Moreover, from Afghanistan’s perspective, things changed while it was mired in conflict. Markets have shifted and empires have fallen. And even without the war damage, the country’s road network is inadequate for linking Afghanistan to a greater regional trade network.
In the long term, “we see this as a strategic alternative to traditional transit routes through Russia or the Caucasus for the CARs. It makes sense from an economic point of view,” says Ms. Lee. In the short term, security, governance, and ethnic divisions raise significant hurdles. “Our objective is to improve the physical and operational condition of transport corridors to gain private sector interest and political support from the member countries with a long-term perspective,” says Ms. Lee.
Mohiuddin Alamgir, an economist and ADB consultant, now working on a TA project to assess transport and cross-border trade potential, estimated in a report in March 2005 that establishing a corridor connecting Central and South Asia requires an investment of $5.0 billion. This represents a small percentage of the combined total investment of the countries involved.
In return, at full development in 2010, combined regional trade would be 160% greater and transit trade 111% greater than they would have been without the corridor.
Participating countries must synchronize strategy if they are to realize the full benefits of an economic corridor, he says.
But the benefits undoubtedly justify the investments. The report proposed 52 road corridors through Afghanistan, connecting the CARs to the warm water ports.
Underscoring the natural importance of the plan, the idea of reestablishing Afghanistan as a transit route came up only as a way to help the country raise revenues for road maintenance. Yet as ADB officials looked into regional interest, Uzbekistan was clearly well ahead of the game. Officials there had immense interest, hoping to use Afghanistan as a cheaper route to bring its highgrade cotton to markets in Pakistan and India, says Mr. Patel. They had done considerable work in advance, including surveys and designs. The other central republics were quick to express their own interest.

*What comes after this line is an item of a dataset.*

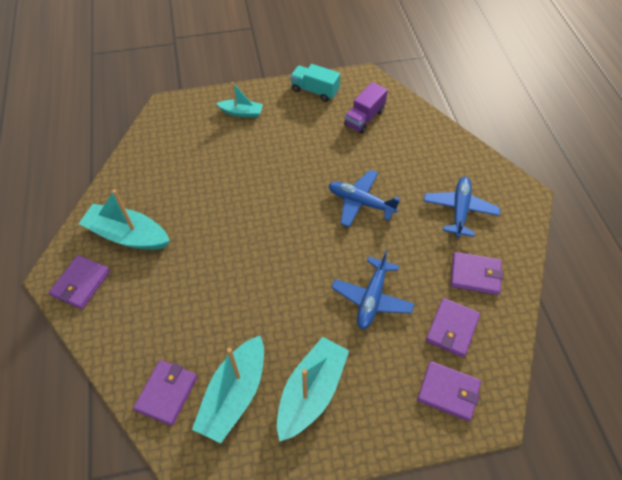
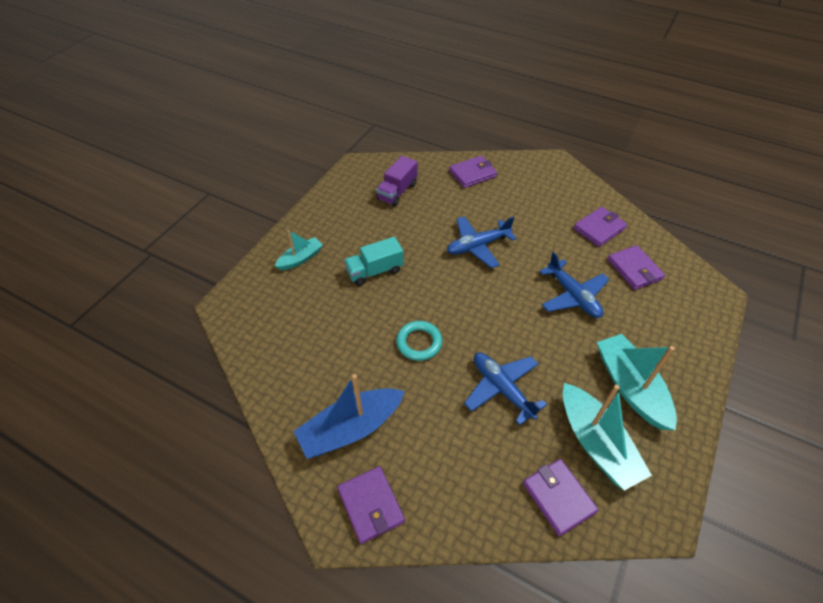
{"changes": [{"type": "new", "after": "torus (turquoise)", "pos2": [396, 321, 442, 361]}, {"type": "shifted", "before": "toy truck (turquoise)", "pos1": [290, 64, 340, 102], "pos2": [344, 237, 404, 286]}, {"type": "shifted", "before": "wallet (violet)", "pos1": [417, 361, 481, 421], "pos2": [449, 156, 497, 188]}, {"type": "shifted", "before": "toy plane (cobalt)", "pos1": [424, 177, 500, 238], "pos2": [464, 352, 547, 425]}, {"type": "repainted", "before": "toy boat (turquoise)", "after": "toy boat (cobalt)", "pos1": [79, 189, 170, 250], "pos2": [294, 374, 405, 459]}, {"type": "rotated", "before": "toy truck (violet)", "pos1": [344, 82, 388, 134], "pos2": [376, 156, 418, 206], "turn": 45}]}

Work is also under way with ADB’s help to repair Afghanistan’s airports at Bamyan, Chaghcharan, Faizabad, Farah, Maimana, Qalai-Naw, and Zaranj, an important part of efforts to prepare the country for greater trade with its neighbors, connect communities and promote unity, and extend the authority of the Kabul government.
“Afghanistan relies greatly on civil aviation for keeping most of its remote communities within reach of much-needed humanitarian aid and basic public services,” says Mr. Pyo. Strong civil aviation will help tie the country together through cheaper, more comfortable, and safer travel.
The project will reconstruct runways and taxiways, build new passenger terminals or renovate existing ones, reconstruct road access and car parks, connect water supply and sewerage, provide airport maintenance equipment, and put up security and boundary fences and gates.
The ADB capacity development TA also will upgrade air safety oversight, improve financial governance of airport operations, and provide staff development packages to strengthen sector management and airport operation and maintenance.
Three decades ago, Afghanistan’s road network was one of the best in the region, and Afghan truckers could be found as far afield as Moscow, Amsterdam, and the Middle East, hauling fine carpets, dried fruits, and other products. The country was once the world’s largest producer of dried fruit.
Now, with the international community’s help to restore its transport links, especially roads, Afghanistan has a unique opportunity. “As part of the ancient Silk road, [it can] resume its role in regional economic cooperation by linking South Asia with Iran, and with Central Asia,” says Mr. Alamgir. “If Afghanistan can only collect tolls and transit fees, it will be rich. Trade once bubbled and can bubble again.”